[Revision tracking records]
********

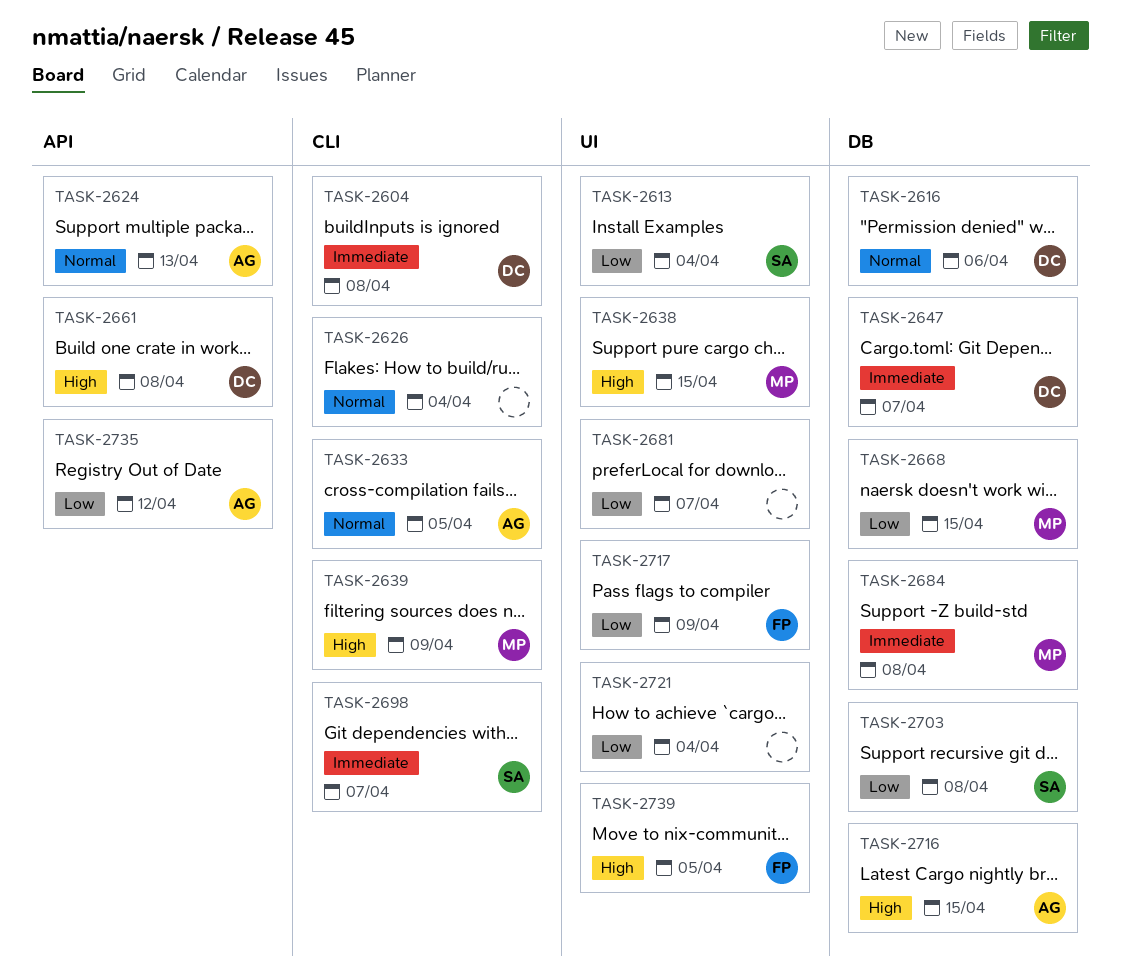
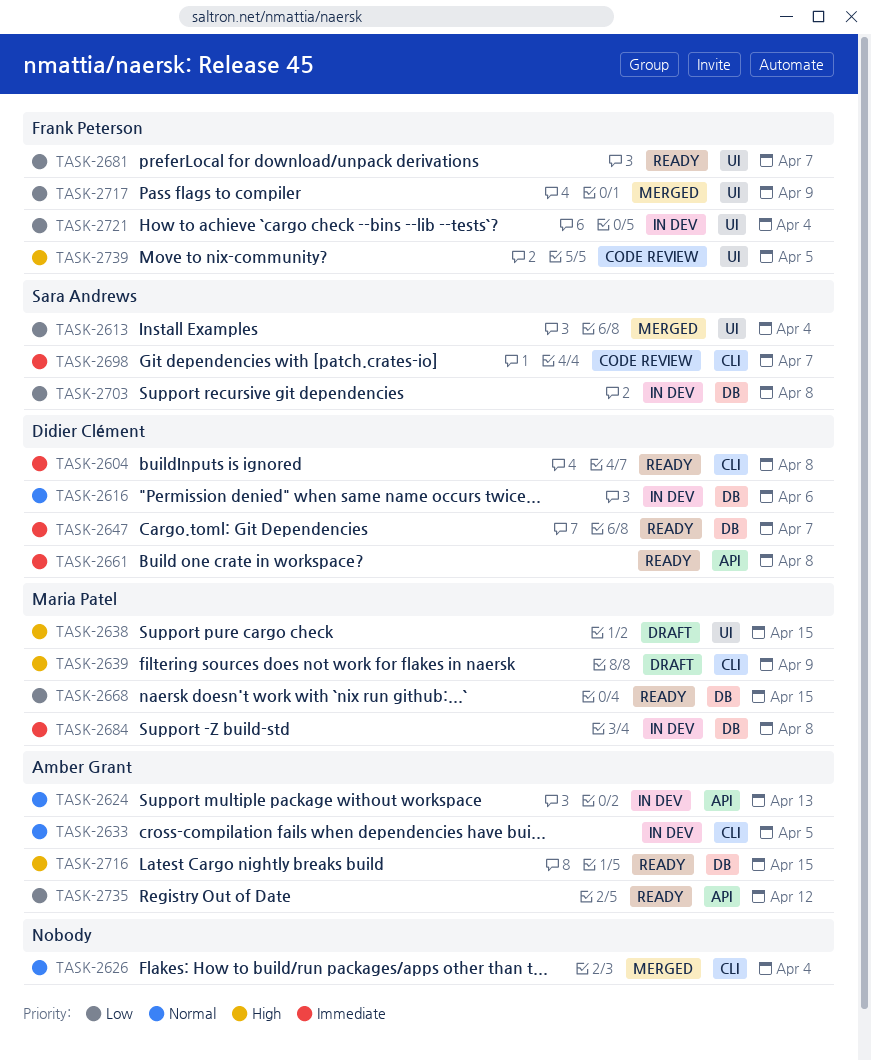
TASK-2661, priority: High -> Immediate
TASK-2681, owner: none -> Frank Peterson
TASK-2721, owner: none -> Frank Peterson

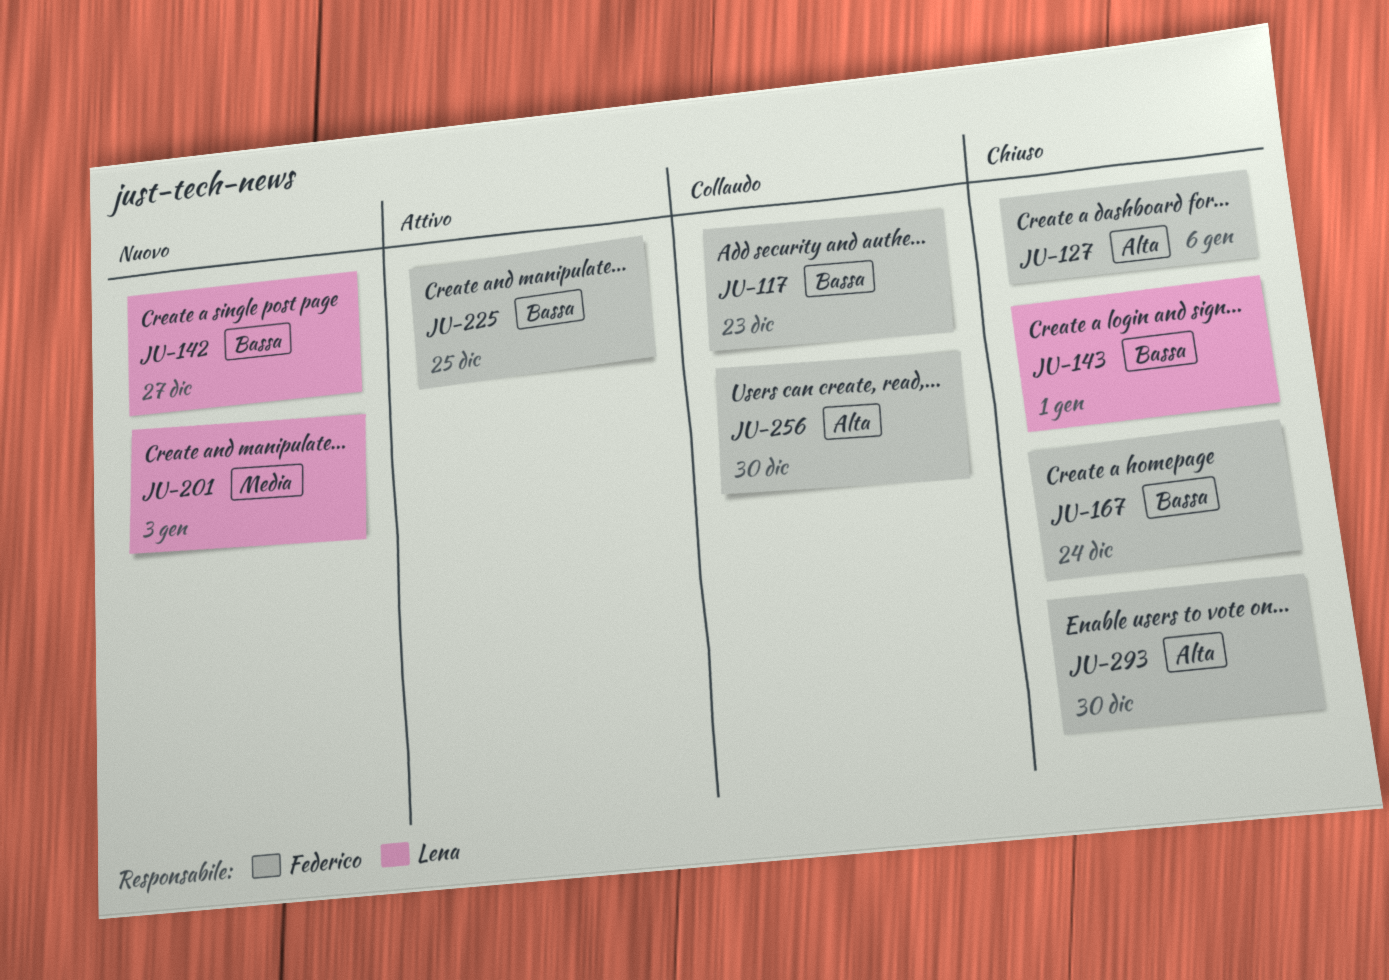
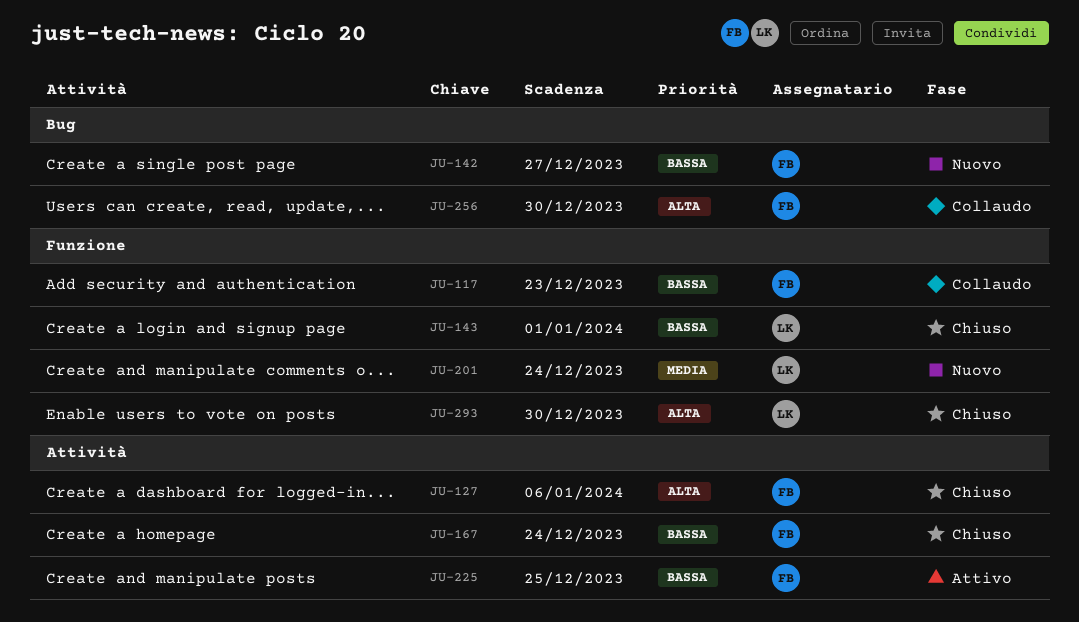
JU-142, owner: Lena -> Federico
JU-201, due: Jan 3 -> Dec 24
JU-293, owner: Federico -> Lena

********

TASK INSTRUCTIONS: Repeat the data above word for word, without pictures.

RESPONSE:
TASK-2661, priority: High -> Immediate
TASK-2681, owner: none -> Frank Peterson
TASK-2721, owner: none -> Frank Peterson

JU-142, owner: Lena -> Federico
JU-201, due: Jan 3 -> Dec 24
JU-293, owner: Federico -> Lena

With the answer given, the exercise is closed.